Berkeley Labs enjoys an unusual summer ritual: herding goats. The flood of goats stopped traffic for a while on Friday, but the animals serve a good cause.
According to NBC Bay Area, the animals are the Berkeley Labs fire prevention team. They eat the tall, dead grass, which is a potential tinderbox, especially considering California’s severe drought.
The labs posted the video, taken by David Stein, on their Facebook with a description.
“Goats gone wild! We utilize goats at the lab in order to keep our grasses short and reduce fire hazards. In this video the goats are being herded to the tree laden hill just below our Blackberry Gate.”
As CBS News pointed out, goats are environmentally friendly and cheap. For steep hillsides where most lawnmowers cannot be used effectively, the animals are particularly helpful. Berkeley Labs is hardly the first organization to turn to goats as a cheap lawn-mowing alternative.
As previously reported by the Inquisitr, the common farm animals have been used to keep down weeds and other brush in abandoned areas of the city of Detroit. One urban goat farm, called Idyll Farms Detroit, was carrying out the service in Brightmoor neighborhood until city officials evicted the landscaping animals because their presence violated city ordinances.
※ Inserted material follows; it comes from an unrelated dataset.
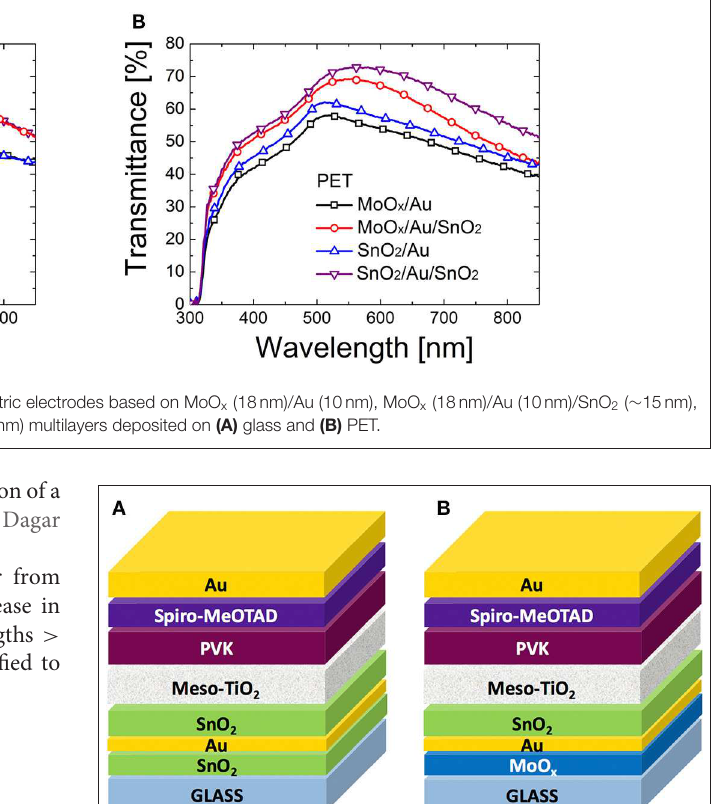
FIGURE 4 | Schematic representation of perovskite solar cells based on dielectric/metal/dielectric electrodes with (A) ∼ 25nm thick SnO 2 and (B) 18nm thick MoO x seed layers, thermally evaporated Au (10nm), and spin-coated SnO 2 of variable thickness; device stack was completed with a ∼ 250nm thick UV-treated mesoporous TiO 2 scaffold (meso-TiO 2 ), a CH 3 NH 3 PbI 3 perovskite active layer (PVK) infiltrated in the mesoporous TiO 2 and forming a ∼ 350nm thick overlayer on top of the scaffold, a spiro-MeOTAD hole transport layer ( ∼ 500nm) and a 90nm thick Au back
Berkeley Labs, on the other hand, seems perfectly at peace with using goats on its dry hillside. The labs hire official goat herders every year for this stampede through the lightly-wooded area. If you look closely enough, you might be able to see a couple of the herders, including a dog.
Goats may make great landscapers, but it’s their cuteness has been making the animals popular lately.
Last week, a video of two baby goats in pajamas hit the internet, quickly going viral. It shows the two babies frolicking through a barn, finding any platform to jump off of and then run around. Why they’re wearing pajamas isn’t all that clear.
Aside from herding goats, Berkeley labs, part of the University of Berkeley, carries out unclassified research for the federal government.